#### Exercise details:
Restate word for word the lines in the listing below, starting at the line containing "naturoplevelser og naturlige" and ending at the line containing "haven med årene", both included; leave out the rest.

== Exercise data

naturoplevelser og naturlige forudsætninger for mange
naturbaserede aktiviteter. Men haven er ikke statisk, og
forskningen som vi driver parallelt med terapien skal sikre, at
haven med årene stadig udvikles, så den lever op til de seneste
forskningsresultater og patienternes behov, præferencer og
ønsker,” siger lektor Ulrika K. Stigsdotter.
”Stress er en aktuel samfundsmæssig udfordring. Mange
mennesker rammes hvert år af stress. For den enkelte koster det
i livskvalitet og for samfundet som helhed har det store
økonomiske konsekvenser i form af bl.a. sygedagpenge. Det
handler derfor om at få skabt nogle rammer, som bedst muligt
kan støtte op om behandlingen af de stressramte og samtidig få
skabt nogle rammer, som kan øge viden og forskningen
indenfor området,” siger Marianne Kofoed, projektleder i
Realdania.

====
== Exercise data

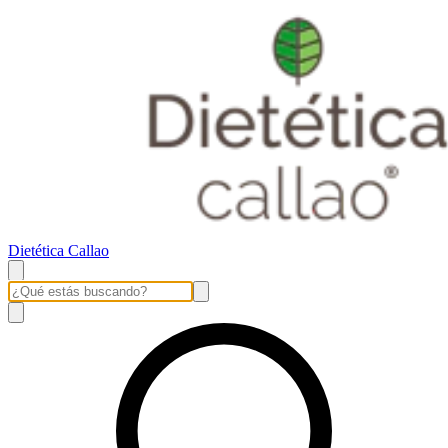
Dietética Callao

====

#### Response to the exercise:
naturoplevelser og naturlige forudsætninger for mange
naturbaserede aktiviteter. Men haven er ikke statisk, og
forskningen som vi driver parallelt med terapien skal sikre, at
haven med årene stadig udvikles, så den lever op til de seneste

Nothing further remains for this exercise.